論文 参考訳(メタデータ) (Mon, 07 Oct 2024 17:45:00 GMT)
- 「ICRL is a natural combination of ICL and reinforcement learning (RL).Instead of constructing the LLM context from supervised input-output pairs, the LLM context is constructed using triplets consisting of input, model output prediction, and the corresponding rewards.」というスタイルのインコンテキスト強化学習の提案。ナイーブな実装がうまくいかないのが興味深い。「Its poor performance is due to its incapacity to explore the output space.」とのこと。
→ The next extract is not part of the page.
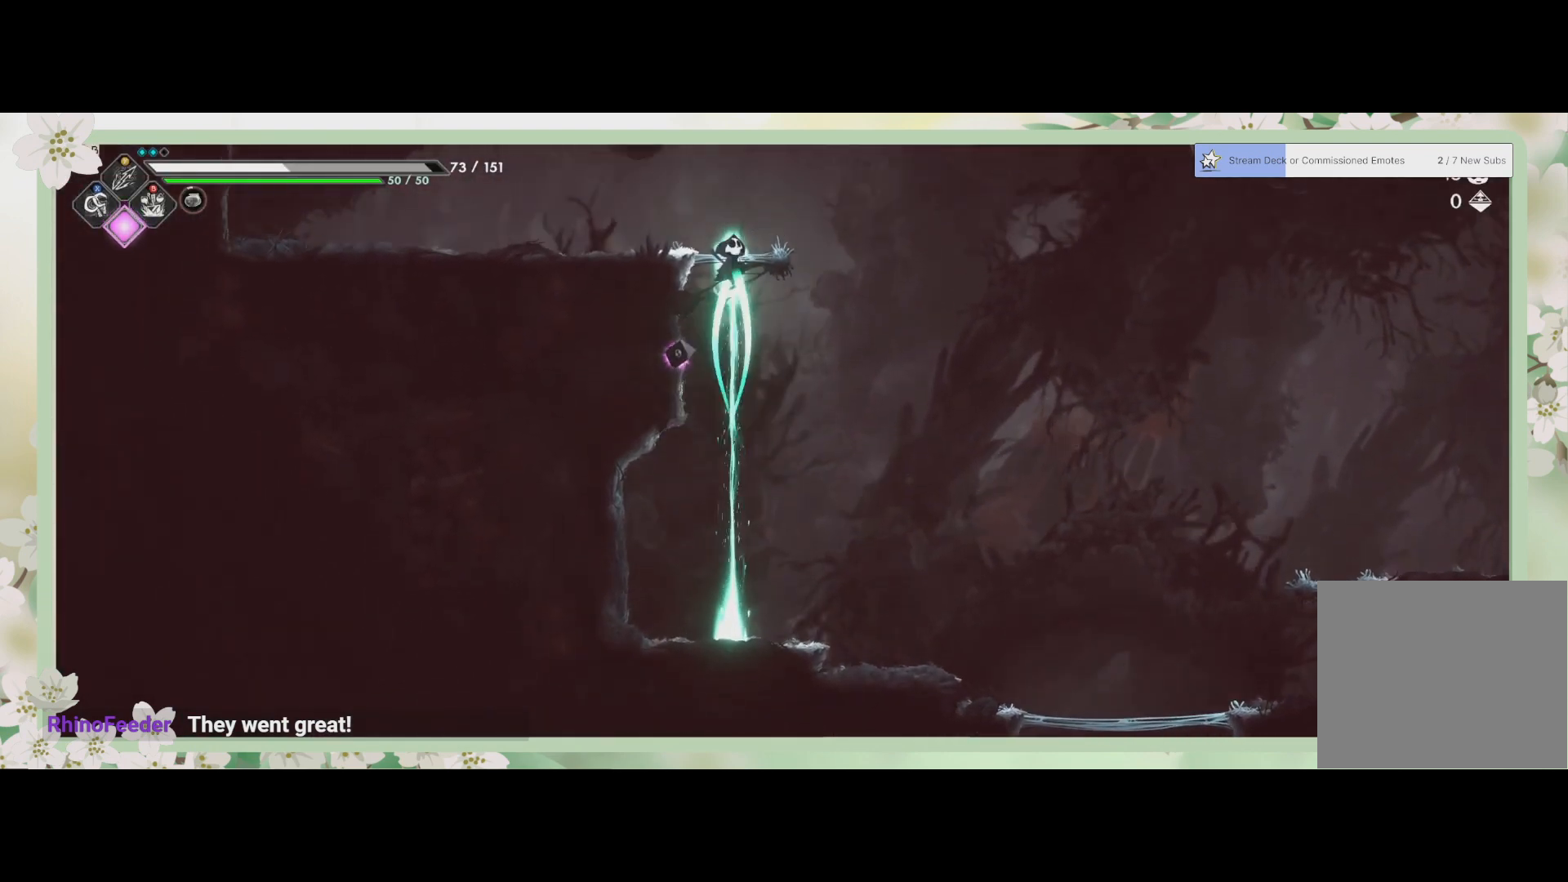
{"buttons": [], "left_stick": "left", "events": [[267, "left_stick", "left"]]}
- プロジェクトサイトはLLMs Are In-Context Reinforcement Learners (lil-lab.github.io)
- A Survey on In-context Learning [77.8]
In-context Learning (ICL) は自然言語処理(NLP)の新しいパラダイムとして登場した。 まず、ICLの形式的定義を示し、関連する研究との相関を明らかにする。 次に、トレーニング戦略、迅速なデザイン戦略、関連する分析を含む高度なテクニックを組織化し、議論する。
論文 参考訳(メタデータ) (Fri, 27 Sep 2024 02:55:06 GMT)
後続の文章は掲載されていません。